Albinism: Nigerians must abandon superstition – Osinbajo


As a people, and in our communities, it is paramount to have conversations around the safety and enablement of our citizens who live with albinism, Vice President Yemi Osinbajo, has said.

He stated this at a virtual event, attended by a number of distinguished personalities including diplomats such as the American Ambassador to Nigeria, Mary Beth Leonard, marking the World Albinism Day themed: “Strength Beyond All Odds” Sunday.

The VP said, “There is a need to see it for what it is a genetic difference, not a contagious disease or a public health problem.”

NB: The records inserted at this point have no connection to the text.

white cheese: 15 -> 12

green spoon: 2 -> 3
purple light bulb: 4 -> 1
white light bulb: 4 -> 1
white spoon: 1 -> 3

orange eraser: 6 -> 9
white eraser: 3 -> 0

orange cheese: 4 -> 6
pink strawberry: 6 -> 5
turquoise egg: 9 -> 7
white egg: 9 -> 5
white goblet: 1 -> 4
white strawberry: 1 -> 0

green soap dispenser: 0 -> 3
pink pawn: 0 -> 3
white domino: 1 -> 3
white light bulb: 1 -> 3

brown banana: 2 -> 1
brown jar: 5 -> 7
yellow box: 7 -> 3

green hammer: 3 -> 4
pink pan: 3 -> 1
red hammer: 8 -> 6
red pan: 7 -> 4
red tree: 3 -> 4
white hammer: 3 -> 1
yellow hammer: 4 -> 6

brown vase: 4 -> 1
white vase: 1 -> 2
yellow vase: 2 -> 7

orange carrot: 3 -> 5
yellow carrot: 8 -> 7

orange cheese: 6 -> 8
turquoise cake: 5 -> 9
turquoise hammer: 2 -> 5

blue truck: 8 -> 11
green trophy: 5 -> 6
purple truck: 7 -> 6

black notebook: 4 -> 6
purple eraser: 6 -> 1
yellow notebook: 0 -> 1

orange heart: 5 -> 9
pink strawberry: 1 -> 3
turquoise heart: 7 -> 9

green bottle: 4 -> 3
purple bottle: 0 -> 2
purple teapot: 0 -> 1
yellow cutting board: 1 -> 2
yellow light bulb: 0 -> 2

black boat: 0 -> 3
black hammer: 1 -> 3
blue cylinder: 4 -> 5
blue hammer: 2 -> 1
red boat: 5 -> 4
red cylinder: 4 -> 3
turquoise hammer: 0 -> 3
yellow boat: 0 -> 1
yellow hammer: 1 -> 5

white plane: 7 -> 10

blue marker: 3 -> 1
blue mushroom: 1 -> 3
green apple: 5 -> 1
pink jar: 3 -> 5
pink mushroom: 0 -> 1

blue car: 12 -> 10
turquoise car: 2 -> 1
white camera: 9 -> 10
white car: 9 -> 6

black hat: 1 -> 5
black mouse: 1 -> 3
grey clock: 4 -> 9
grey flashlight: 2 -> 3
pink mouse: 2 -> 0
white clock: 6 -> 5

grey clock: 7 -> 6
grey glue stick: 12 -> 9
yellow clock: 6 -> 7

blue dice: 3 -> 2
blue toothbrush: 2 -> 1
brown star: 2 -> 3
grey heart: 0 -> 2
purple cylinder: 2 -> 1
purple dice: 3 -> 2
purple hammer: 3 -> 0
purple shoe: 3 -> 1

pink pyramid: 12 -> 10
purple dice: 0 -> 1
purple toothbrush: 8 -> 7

A statement by senior special assistant to the president on Media & Publicity Laolu Akande, said with the various challenges faced by the albinism community, Osinbajo stated the need to “have frank and robust conversations around the protection and empowerment of our compatriots that live with albinism.

“These conversations will drive change on two levels – in the public domain, where socio-cultural perceptions of Albinism that are rooted in ignorance and superstition can finally be laid to rest.”

He admitted that “this is not going to be an easy task because superstition and socio-cultural issues take a while to deal with, but we must aggressively begin to present counter-narratives to the socio-cultural misconceptions about albinism.”

Secondly, interventions made “must be designed to improve the lives of people living with albinism. The time is now to do more to reverse negative mindsets and socio-cultural stereotypes about albinism in our society. We must also go further to take deliberate steps as private individuals and public servants by giving them equal opportunity in the workplace and in social settings as well,” Osinbajo stated.

While commending the convener of the event, Jake Eppele, the vice president noted that “he is one of the most eloquent and influential spokespersons for the rights, protection, and welfare of albinos in Nigeria and the world over.

He said: “I think it is the hard work of people like Pastor Jake and in response to the numerous challenges faced by the albinism community in the country that led to the adoption in 2012, of the National Policy on Albinism.”